Prunus x subhirtella ‘Autumnalis’, the autumn flowering cherry, is an unsung hero in the garden. Not over tall, shady or invasive, its smooth grey-brown bark blends quietly into its more eye-catching neighbours during the colourful seasons of spring, summer and autumn. Indeed it is only as leaves fall and petals drop in November that it starts to come into its own, producing dark pink buds which open into small semi-double white flowers along the length of the branches. These flowers turn back to pink as they mature and fade. The flowering period runs right through until March when the long ovate bronze-green deeply-toothed leaves arrive. These provide a suitable background for other more showy shrubs, and then turn striking flame shades of orange, scarlet and yellow before falling. It would make a beautiful grove of small trees as a focal point to a dark corner, and even one standing alone, ballet pink and slender in the winter dusk, catches the eye and the heart.

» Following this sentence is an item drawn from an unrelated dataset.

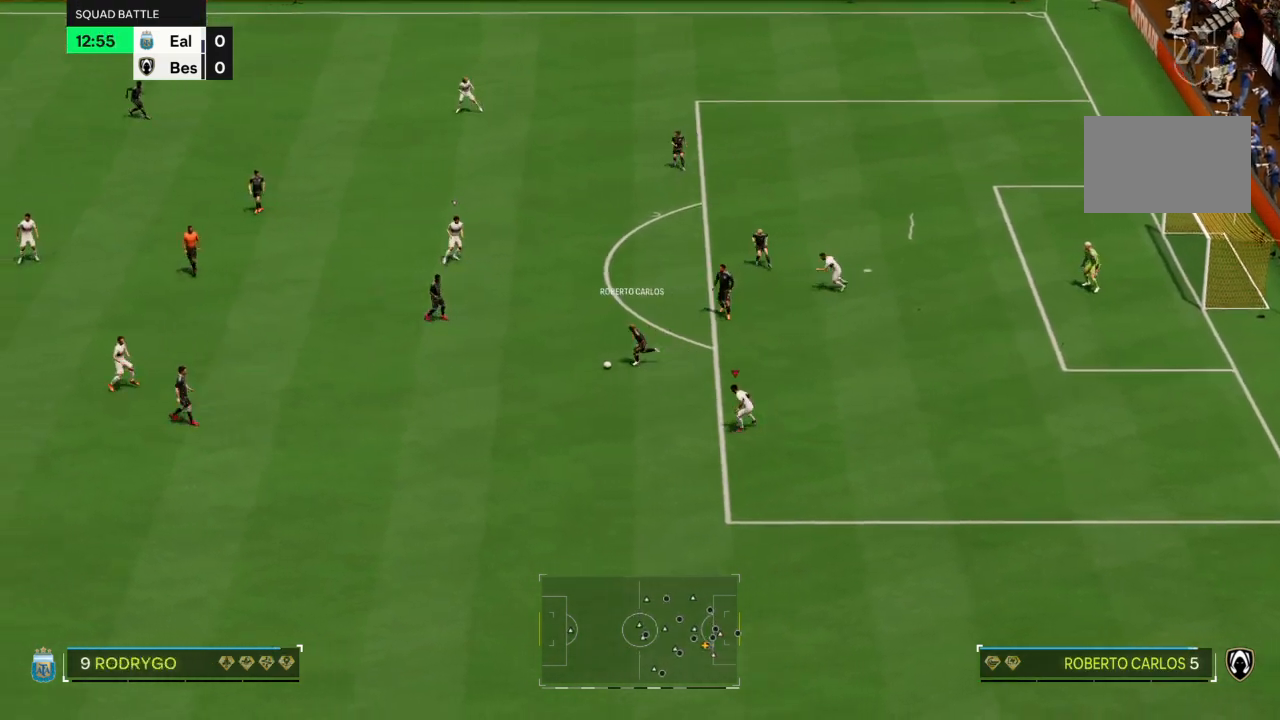
{"buttons": ["CROSS", "R2"], "left_stick": "down-left", "right_stick": "center", "events": []}
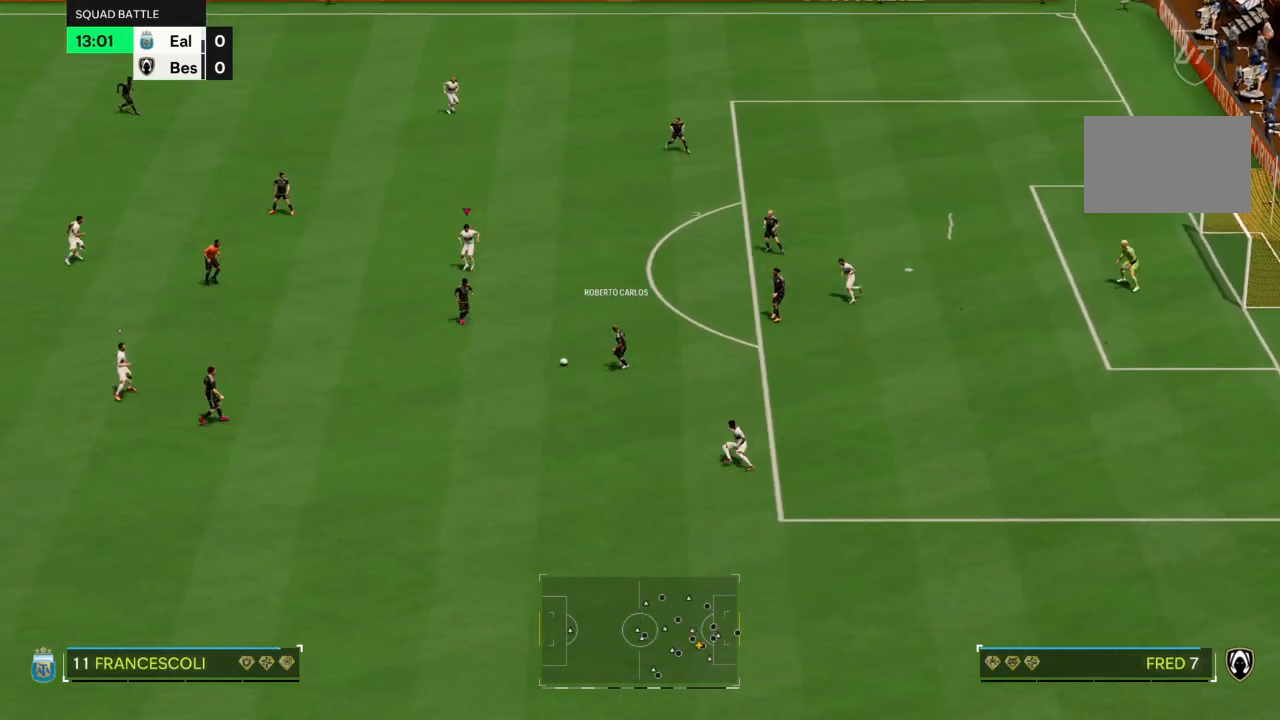
{"buttons": ["CROSS", "R2"], "left_stick": "down-left", "right_stick": "center", "events": []}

In terms of siting, it is perfect in a woodland setting and also works well in more open ground – there is a beautiful mature specimen by the main cross-walk in St James’s Park in London which is a joy to see on gloomy days . The trees are hardy, not fussy about soil acidity or aspect and simply need sunshine and if possible a little shelter from the coldest winds. Their open airy structure means that plants will do well beneath – hellebores, wood anemones, spring bulbs and even lawn, although as a caveat do please remember that cherries are surface rooters and may make grass cutting difficult. Rough grass is probably a better location if space at the back of a border or woodland is not available.

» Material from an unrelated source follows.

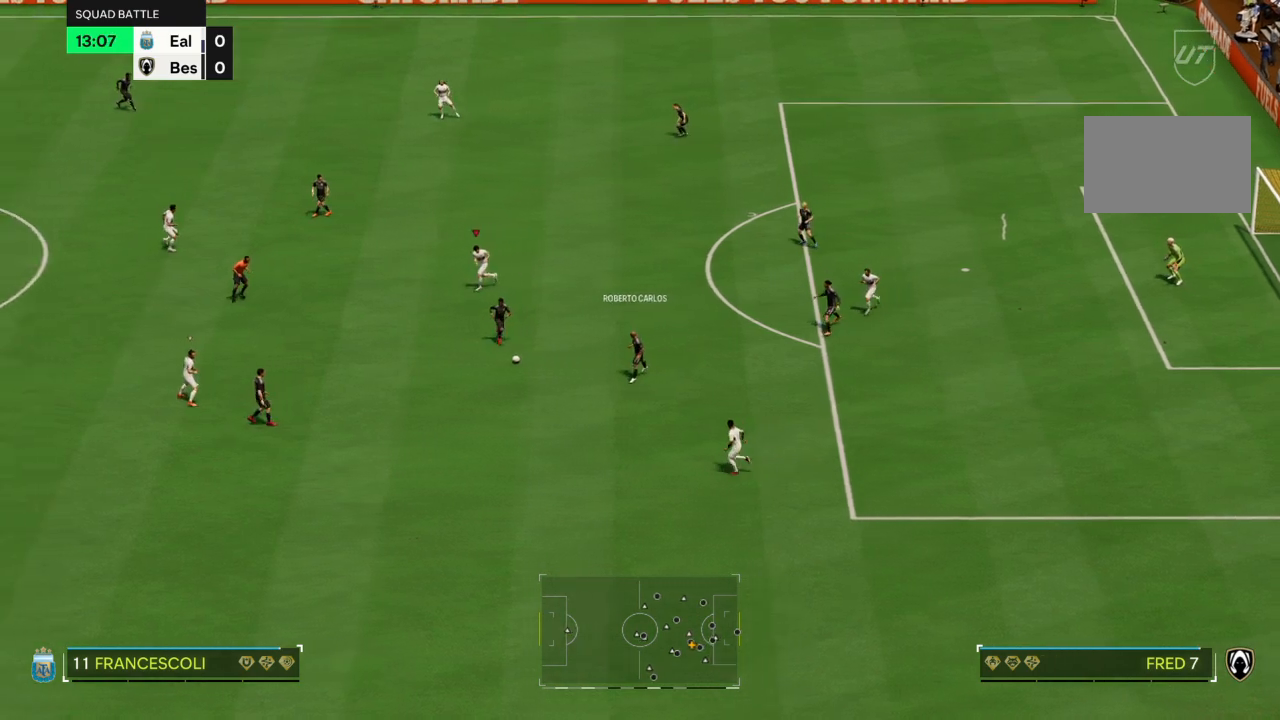
{"buttons": ["CROSS", "R2"], "left_stick": "down-left", "right_stick": "center", "events": []}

In terms of height, although it is said that they are capable of reaching 8m (26ft) at maturity, they are slow growing and my own tree has been in the garden for fifteen years and is only slightly over 2m. The tree can be kept under control with gentle shaping if necessary, carried out on a dry summer day.
If you would like more pink from your tree, you should choose Prunus x subhirtella ‘Autumnalis Rosea’ which will provide red buds and pink flowers which turn white as they age. Otherwise the same characteristics remain.
Faced with the choice of a spring cherry or an autumn one, I’d choose the autumn variety every time for its subtlety, delicacy of flower and colour, autumn shades and overall shape. Seen against a grey sky, when all around is dun and sere, such fragility and soft sprays of colour and beauty are even more precious to the gardener, hungry for spring.